Les autorités malgaches par intérim, conduites par le colonel Michael Randrianirina, investi depuis président, ont exprimé leur « condamnation la plus ferme » de cette rencontre officielle. « Cette situation revêt une gravité particulière dans la mesure où la personne concernée exerçait les fonctions de chef de l’État lors des événements tragiques de septembre à octobre 2025 qui ont coûté la vie à environ 30 citoyens malgaches », ont-elles indiqué dans un long communiqué publié samedi sur les réseaux sociaux.
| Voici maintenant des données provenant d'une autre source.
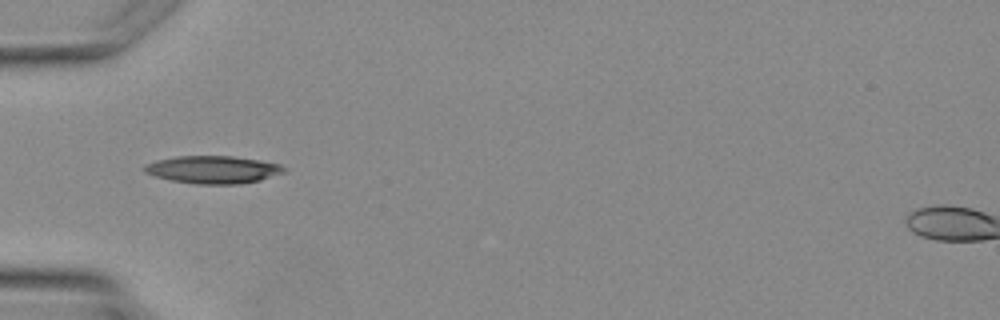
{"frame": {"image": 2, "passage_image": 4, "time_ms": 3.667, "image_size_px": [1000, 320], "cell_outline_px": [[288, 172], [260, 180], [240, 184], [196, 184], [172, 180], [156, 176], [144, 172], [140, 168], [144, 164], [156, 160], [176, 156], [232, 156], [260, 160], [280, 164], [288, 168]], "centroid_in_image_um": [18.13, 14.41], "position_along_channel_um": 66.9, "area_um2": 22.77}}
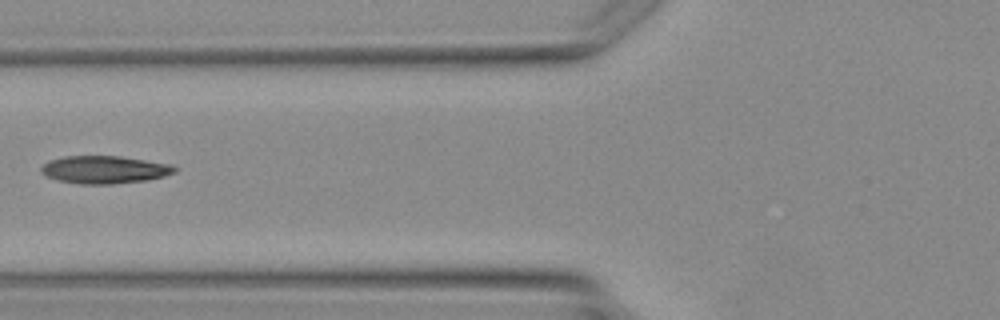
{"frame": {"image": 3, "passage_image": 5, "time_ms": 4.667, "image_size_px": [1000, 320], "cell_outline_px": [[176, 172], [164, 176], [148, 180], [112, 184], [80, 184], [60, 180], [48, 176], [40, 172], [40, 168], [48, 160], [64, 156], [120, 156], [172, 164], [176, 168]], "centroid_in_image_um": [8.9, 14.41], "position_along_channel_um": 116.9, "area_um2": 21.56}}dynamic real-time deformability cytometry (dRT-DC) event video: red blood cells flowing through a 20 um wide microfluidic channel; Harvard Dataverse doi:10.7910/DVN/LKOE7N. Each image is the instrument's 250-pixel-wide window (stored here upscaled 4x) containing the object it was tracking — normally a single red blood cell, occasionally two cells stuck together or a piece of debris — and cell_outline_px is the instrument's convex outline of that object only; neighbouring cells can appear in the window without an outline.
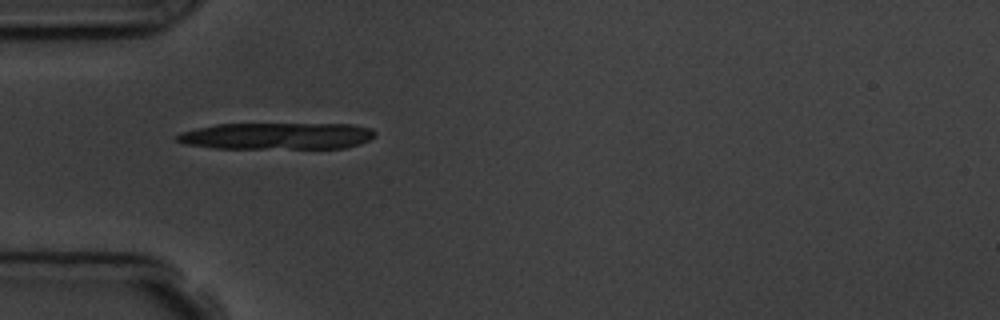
{"species": "common noctule bat (a hibernating species)", "species_latin": "Nyctalus noctula", "temperature_condition": "room temperature", "stored_images_in_passage": 7, "camera_frame_rate_fps": 3000, "um_per_image_px": 0.085, "animal": {"sex": "male", "body_mass_g": 19.5, "forearm_length_mm": 54.6}, "frame": {"image": 1, "passage_image": 6, "time_ms": 6.667, "image_size_px": [1000, 320], "cell_outline_px": [[376, 136], [360, 144], [344, 148], [212, 148], [184, 144], [176, 140], [176, 136], [180, 132], [216, 124], [352, 124], [372, 128], [376, 132]], "centroid_in_image_um": [23.56, 11.56], "position_along_channel_um": 61.4, "area_um2": 30.98}}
Ce 9 février, le bureau du roi Mswati III a répondu qu’Andry Rajoelina avait souhaité une « intervention » du monarque en tant que vice-président de l’Organe de coopération en matière de politique, défense et sécurité de la Communauté de développement de l’Afrique australe (SADC). Il ne cherchait pas de « protection ou d’intervention » de la part du royaume, a assuré le directeur de la communication du roi, Percy Simelane. La SADC appelle à une réforme constitutionnelle à Madagascar et « non pas à une situation de loi du plus fort » où une unité de l’armée est aux commandes, a-t-il déclaré. « L’attaque visant le peuple d’Eswatini est donc malavisée et malheureuse », a-t-il ajouté.
Tentative de déstabilisation
Dans un communiqué officiel lu par la vice-première ministre de l’Eswatini, Thulisile Dlala, le palais de Lozitha présente Andry Rajoelina comme le vainqueur de l’élection présidentielle de décembre 2023, un scrutin décrit comme crédible par les observateurs et participants.
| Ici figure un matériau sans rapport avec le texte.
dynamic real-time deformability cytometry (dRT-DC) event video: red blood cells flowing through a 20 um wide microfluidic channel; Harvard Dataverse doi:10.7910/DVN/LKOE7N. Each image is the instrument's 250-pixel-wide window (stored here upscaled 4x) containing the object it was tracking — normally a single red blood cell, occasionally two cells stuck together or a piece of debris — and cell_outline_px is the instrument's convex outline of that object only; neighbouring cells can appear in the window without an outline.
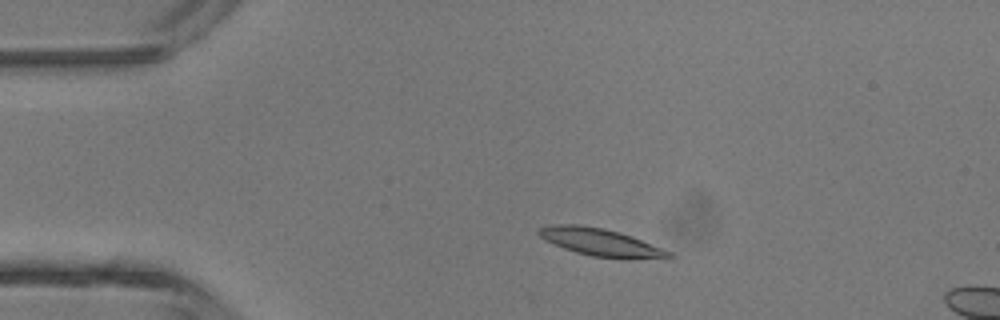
{"species": "common noctule bat (a hibernating species)", "species_latin": "Nyctalus noctula", "temperature_condition": "room temperature", "stored_images_in_passage": 4, "camera_frame_rate_fps": 3000, "um_per_image_px": 0.085, "animal": {"sex": "male", "body_mass_g": 13.3}, "frame": {"image": 1, "passage_image": 2, "time_ms": 1.0, "image_size_px": [1000, 320], "cell_outline_px": [[676, 256], [632, 260], [620, 260], [592, 256], [576, 252], [564, 248], [544, 240], [536, 232], [536, 228], [548, 224], [580, 224], [604, 228], [620, 232], [632, 236], [672, 252]], "centroid_in_image_um": [51.03, 20.59], "position_along_channel_um": 34.0, "area_um2": 21.39}}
Pour le gouvernement malgache, ce geste constitue une atteinte grave à la souveraineté nationale et une tentative de déstabilisation politique, alors que le pays, avec l’accompagnement de la SADC, s’est engagé dans un processus de retour à l’ordre constitutionnel. « Madagascar n’a nullement besoin d’initiatives extérieures susceptibles de fragiliser un cheminement déjà jugé sensible », selon les autorités malgaches.
Première apparition publique après sa fuite
Cette apparition publique de l’ex-président malgache était la première depuis qu’il a fui Madagascar.
Le Times of Eswatini a également rapporté que le roi Mswati III avait consulté le bloc régional de la SADC avant cette visite et, qu’après celle-ci, il avait « appelé toutes les forces de l’ordre à Madagascar à rétablir immédiatement la normalité constitutionnelle ».
Mais les autorités malgaches ont rappelé dans leur communiqué que toute tentative de Andry Rajoelina de se présenter comme un représentant légitime de Madagascar était « légalement infondé et politiquement inacceptable ». D’ailleurs, Rajoelina a été déchu de sa nationalité malgache. Le quotidien d’Eswatini relate que toujours selon le communiqué, « une lettre officielle détaillant ces préoccupations a été adressée au Secrétariat de la SADC et au président sud-africain Cyril Ramaphosa, transmettant la gravité de la situation et l’insulte perçue envers les victimes, les jeunes qui ont sacrifié leur vie et leur dignité nationale. »
En décembre, la SADC a enjoint aux autorités malgaches de soumettre, d’ici au 28 février, leur feuille de route pour un retour à la démocratie, incluant de nouvelles élections.
Le colonel Randrianirina s’est engagé à convoquer de nouvelles élections dans les deux ans.